In May 1983, the House Permanent Select Committee on Intelligence confirmed this point. It noted that: “A major portion of the arms and other material sent by Cuba and other Communist countries to the Salvadoran insurgents transits Nicaragua with the permission and assistance of the Sandinistas. . . . The Salvadoran insurgents rely on the use of sites in Nicaragua, some of which are located in Managua itself, for communications, command-and-control, and for the logistics to conduct their financial, material, and propaganda activities.”
In August of 1981, Assistant Secretary of State Thomas Enders went to Managua to meet with the Junta. He promised a very generous aid package and no support for any opposition groups in return for one promise — a complete halt in arms shipments to the FMLN which was actively making progress in its effort to overthrow El Salvador’s government.
The American offer was rejected. Sergio Ramirez of the Junta told Enders: “Today we have revolutionary Nicaragua and revolutionary Cuba. Tomorrow we will have revolutionary Salvador.” Four months later the first $20 million in funding was approved for the Contras. Their first assignment was to stop arms shipments into El Salvador, and this was not a covert program.
In announcing it Reagan said: “Our purpose is to prevent the flow of arms [from Nicaragua] to El Salvador, Honduras, Guatemala and Costa Rica.”
The U.S. Congress passed the Boland Amendment in May of 1985 which barred funding to overthrow the Nicaraguan government. The legislation was overturned in July of 1986 when Congress approved. $100 million in lethal and nonlethal assistance for the Nicaraguan resistance. Military success on the ground for the Contras was undermined by political scandal in Washington. In November 1986 the Iran-Contra affair broke. All efforts by the administration to build public support for its policy toward Nicaragua came to a halt. The momentum for continued military assistance to the resistance fighters was lost. This was confirmed in early February 1988 when by a vote of 219-211 the House of Representatives voted against further military assistance to the Nicaraguan resistance.
If the military pressure of the Nicaraguan resistance helped force the ruling Sandinista regime to agree to hold elections, equally significant was the economic embargo the United States placed upon Nicaragua in May 1985. Those sanctions on top of earlier Sandinista mismanagement of the economy took a heavy toll. By 1989, Nicaragua had been brought to economic disaster with widespread poverty, widespread shortages of consumer goods, an unemployment rate of more than 25 percent, and an inflation rate of 36,000 percent, a world record.
It was obvious the Sandinista revolution had never benefited the poor.

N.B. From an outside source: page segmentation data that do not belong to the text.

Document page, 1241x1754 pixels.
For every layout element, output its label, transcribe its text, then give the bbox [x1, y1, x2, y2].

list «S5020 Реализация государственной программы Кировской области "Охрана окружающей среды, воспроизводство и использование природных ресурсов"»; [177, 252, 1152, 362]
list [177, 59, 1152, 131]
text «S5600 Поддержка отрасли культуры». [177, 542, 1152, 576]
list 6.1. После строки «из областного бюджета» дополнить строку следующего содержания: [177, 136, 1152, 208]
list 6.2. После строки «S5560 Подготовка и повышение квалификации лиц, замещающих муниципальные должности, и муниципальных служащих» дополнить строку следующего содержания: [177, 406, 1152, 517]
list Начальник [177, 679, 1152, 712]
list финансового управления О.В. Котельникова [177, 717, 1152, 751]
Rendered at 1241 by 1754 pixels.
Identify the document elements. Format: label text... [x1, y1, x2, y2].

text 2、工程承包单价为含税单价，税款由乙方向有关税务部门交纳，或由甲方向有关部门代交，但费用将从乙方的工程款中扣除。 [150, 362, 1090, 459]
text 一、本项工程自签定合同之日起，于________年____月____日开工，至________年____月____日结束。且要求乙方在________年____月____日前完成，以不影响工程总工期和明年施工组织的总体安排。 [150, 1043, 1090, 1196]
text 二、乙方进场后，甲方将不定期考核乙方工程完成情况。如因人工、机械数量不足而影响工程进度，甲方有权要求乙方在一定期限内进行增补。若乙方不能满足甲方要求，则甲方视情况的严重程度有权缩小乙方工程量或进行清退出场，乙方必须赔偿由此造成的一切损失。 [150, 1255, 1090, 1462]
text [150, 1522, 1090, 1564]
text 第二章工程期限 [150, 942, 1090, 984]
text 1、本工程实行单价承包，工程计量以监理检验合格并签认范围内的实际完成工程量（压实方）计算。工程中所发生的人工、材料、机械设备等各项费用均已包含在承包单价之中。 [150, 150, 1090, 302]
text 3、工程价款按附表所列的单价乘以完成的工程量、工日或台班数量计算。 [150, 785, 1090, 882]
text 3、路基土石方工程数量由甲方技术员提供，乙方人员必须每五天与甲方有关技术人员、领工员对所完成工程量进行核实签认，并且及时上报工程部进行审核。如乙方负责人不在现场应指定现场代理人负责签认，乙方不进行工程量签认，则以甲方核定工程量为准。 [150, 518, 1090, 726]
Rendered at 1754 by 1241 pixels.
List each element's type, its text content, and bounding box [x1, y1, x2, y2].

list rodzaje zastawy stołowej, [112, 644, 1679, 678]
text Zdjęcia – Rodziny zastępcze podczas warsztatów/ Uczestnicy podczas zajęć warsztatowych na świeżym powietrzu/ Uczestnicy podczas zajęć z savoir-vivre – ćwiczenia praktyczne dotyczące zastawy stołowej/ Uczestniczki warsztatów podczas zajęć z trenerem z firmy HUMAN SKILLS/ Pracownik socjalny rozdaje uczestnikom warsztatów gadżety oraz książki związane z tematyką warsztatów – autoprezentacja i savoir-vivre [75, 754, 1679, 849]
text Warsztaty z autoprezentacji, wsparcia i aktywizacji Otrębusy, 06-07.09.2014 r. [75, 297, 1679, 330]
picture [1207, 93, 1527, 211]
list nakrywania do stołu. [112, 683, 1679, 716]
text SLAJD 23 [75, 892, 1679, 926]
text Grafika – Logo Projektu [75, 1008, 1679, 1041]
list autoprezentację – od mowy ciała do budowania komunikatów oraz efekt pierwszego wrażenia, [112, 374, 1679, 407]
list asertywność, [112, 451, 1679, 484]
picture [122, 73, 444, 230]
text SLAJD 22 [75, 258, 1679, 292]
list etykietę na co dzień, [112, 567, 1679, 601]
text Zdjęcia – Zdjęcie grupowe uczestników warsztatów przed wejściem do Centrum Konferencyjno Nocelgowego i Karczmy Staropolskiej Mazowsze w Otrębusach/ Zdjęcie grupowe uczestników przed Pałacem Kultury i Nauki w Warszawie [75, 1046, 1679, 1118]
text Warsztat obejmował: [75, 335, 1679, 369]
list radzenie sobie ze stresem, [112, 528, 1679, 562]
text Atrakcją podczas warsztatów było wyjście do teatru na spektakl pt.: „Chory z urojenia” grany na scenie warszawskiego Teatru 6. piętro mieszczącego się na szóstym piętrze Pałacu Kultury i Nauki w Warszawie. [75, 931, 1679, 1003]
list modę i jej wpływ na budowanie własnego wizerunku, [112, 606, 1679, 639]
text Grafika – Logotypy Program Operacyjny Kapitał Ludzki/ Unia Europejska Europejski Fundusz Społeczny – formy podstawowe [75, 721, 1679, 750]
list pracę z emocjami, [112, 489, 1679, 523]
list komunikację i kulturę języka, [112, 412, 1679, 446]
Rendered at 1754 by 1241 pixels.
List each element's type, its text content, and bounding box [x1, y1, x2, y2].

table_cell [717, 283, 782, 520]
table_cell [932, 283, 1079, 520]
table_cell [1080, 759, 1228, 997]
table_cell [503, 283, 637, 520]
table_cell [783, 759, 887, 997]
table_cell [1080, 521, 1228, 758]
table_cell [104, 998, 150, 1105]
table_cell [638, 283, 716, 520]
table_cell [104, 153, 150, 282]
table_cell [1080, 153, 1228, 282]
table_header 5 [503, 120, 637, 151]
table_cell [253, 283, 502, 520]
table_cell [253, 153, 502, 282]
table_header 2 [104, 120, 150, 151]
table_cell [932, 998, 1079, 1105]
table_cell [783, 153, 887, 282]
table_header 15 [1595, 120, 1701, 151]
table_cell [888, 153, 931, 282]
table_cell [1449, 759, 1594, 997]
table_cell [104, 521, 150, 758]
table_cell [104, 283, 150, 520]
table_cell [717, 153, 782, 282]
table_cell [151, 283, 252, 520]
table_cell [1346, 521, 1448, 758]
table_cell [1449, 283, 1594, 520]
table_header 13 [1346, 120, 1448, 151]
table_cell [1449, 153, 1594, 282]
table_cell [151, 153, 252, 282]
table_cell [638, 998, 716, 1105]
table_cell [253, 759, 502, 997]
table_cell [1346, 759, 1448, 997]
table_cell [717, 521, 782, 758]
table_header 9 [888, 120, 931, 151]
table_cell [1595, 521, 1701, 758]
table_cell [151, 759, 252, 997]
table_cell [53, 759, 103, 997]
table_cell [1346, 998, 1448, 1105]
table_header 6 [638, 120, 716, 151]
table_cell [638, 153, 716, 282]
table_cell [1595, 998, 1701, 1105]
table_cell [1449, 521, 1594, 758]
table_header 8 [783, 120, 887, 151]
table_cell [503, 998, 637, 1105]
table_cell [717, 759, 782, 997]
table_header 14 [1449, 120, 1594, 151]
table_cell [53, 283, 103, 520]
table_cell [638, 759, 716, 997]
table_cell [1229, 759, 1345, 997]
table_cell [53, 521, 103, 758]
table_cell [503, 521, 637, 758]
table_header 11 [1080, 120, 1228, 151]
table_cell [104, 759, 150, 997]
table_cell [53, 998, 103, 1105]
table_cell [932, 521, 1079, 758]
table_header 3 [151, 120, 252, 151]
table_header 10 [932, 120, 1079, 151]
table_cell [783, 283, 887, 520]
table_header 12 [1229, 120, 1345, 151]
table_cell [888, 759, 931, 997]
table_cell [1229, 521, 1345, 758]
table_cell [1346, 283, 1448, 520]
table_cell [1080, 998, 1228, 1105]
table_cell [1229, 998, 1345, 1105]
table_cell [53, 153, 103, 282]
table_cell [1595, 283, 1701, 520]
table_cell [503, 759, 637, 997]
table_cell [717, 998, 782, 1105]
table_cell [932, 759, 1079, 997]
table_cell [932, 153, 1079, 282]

In fact, the opposite is true–the revolution benefited the ruling elite at the expense of everyone else in the country. The experience of Nicaraguans replicated the experience of the peoples of Eastern Europe who suffered under 40 years of Communist misrule. The people of Nicaragua knew who had made them poor by wasting resources on unproductive state enterprises in addition to the mansions and luxury automobiles for the commandantes.